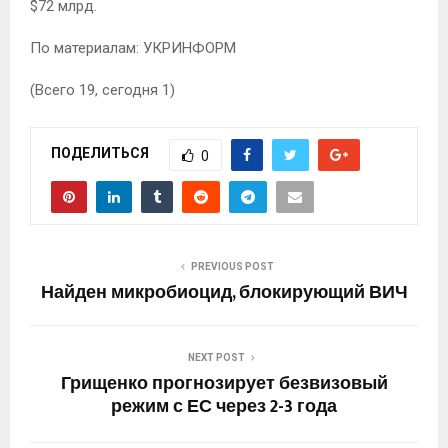
$72 млрд.
По материалам: УКРИНФОРМ
(Всего 19, сегодня 1)
ПОДЕЛИТЬСЯ
0
PREVIOUS POST
Найден микробиоцид, блокирующий ВИЧ
NEXT POST
Грищенко прогнозирует безвизовый
режим с ЕС через 2-3 года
━━━━━━━━━━━━━━━━━━━━
Task goal ▸
Copy the data character for character, but drop all pictures from the copy.

Task output ▸
$72 млрд.
По материалам: УКРИНФОРМ
(Всего 19, сегодня 1)
ПОДЕЛИТЬСЯ
0
PREVIOUS POST
Найден микробиоцид, блокирующий ВИЧ
NEXT POST
Грищенко прогнозирует безвизовый
режим с ЕС через 2-3 года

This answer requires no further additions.